━━━ EXTRAIT SOURCE

Laurent Joffrin emmène le lecteur dans le sillage de son sloop le Pleg Mor, qui durant plusieurs saisons va, à quelques variantes prés, refaire le trajet de l'Invincible Armada, cette flotte espagnole qui devait accompagner un débarquement espagnol en Angleterre depuis les côtes des Flandres du temps d'Élisabeth I ére.

L'histoire est globalement connue : Philippe II d'Espagne entendait mettre fin à l'hérésie protestante et aux attaques des corsaires anglais sur les possessions espagnoles dans le nouveau monde (et même sur les ports espagnols de la péninsule ibérique), en regroupant un grand nombre de vaisseaux de fort tonnage pour prendre le dessus sur la flotte anglaise, dont le nom le plus célèbre était alors Francis Drake. Il a confié le commandement de cette flotte à un terrien, absolument ignorant du monde de la mer, mais Grand d'Espagne, Medina Sidonia. Quel contraste entre une marine lourde, marquée par la hiérarchie des titres de noblesse, et les vaisseaux anglais, menés par des marins habitués à agir vite, à organiser des raids, et dotés de canons plus performants.

━━━━━━
━━━ DONNÉES DISPONIBLES

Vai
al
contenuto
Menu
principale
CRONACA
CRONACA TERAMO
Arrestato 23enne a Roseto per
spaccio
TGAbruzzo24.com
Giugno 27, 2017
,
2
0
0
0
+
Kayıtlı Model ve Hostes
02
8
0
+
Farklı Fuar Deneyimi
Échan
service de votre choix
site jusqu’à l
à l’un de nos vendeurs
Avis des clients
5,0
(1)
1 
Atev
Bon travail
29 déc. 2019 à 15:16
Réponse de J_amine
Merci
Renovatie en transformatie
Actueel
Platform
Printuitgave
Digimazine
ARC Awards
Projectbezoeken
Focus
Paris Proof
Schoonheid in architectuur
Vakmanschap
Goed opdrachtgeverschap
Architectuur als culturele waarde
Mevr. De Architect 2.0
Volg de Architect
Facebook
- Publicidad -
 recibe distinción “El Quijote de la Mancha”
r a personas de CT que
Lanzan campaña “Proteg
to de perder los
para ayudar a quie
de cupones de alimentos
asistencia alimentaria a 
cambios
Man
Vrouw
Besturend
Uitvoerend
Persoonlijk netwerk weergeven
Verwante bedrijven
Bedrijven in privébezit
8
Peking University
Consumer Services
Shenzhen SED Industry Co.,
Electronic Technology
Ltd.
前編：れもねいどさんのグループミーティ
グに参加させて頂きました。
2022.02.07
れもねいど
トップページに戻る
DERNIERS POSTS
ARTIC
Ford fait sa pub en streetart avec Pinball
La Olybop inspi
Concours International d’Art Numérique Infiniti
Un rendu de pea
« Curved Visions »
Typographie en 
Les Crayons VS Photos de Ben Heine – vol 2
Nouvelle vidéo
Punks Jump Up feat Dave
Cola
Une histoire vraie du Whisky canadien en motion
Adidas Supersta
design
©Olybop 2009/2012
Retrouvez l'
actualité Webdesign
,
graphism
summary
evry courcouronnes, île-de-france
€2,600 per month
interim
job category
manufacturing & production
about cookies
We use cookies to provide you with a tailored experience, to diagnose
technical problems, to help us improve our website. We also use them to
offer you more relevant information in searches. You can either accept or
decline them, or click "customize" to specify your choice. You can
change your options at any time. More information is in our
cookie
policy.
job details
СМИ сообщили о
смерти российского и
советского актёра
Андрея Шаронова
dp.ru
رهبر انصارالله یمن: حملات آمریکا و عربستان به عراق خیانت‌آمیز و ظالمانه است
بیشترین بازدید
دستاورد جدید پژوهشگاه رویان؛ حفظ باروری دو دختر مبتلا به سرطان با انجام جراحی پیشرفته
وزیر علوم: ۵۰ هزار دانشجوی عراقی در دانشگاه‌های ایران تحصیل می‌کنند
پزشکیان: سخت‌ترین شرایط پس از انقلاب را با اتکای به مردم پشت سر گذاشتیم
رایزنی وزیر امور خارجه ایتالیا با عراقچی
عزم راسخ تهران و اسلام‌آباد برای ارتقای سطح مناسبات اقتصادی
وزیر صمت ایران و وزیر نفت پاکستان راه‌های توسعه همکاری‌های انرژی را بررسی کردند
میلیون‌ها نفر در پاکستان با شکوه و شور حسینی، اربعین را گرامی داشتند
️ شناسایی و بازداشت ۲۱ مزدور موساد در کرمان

━━━━━━

QUESTIONS À TRAITER |
[a] Relevez et recopiez intégralement chaque ligne des enregistrements qui contient la chaîne « your », en tenant compte de la casse.
[b] Poursuivez l'extrait consacré à l'Invincible Armada à partir de sa dernière phrase.

RÉSULTATS OBTENUS |
[a]
decline them, or click "customize" to specify your choice. You can
change your options at any time. More information is in our

[b]
Cette « armada » était certes massive, mais son qualificatif d'« invincible » est venu après coup pour glorifier un peu plus la victoire anglaise… pardon la victoire d'Éole. Car Joffrin explique très bien que les combats entre la flotte espagnole et la flotte anglaise en Manche ont fini par une espèce de nul tactique. L'échec du projet de débarquement est plus à trouver dans la pression considérable mise sur les tercios espagnols des Flandres par les « Gueux » néerlandais. Il était tout bonnement impossible d'embarquer les troupes nécessaires à une invasion, alors qu'une guerre mobilisant les troupes avait commencé aux Pays-Bas espagnols. L'idée initiale ne pouvait tout bonnement plus être réalisée.
Le chapitre de Joffrin sur son trajet dans les canaux des Pays-Bas est sur ce point historique un des plus intéressants.

La décision de Medina Sidonia de rejoindre l'Espagne par la mer du Nord, puis celle d'Irlande, s'est avérée catastrophique. Des navires se sont perdus (les explications sont les problèmes de calculs de la longitude au XVI éme siècle sont éclairantes), avant d'être exposés à de terribles tempêtes. L'Angleterre était tranquille sur son île pour un bon moment...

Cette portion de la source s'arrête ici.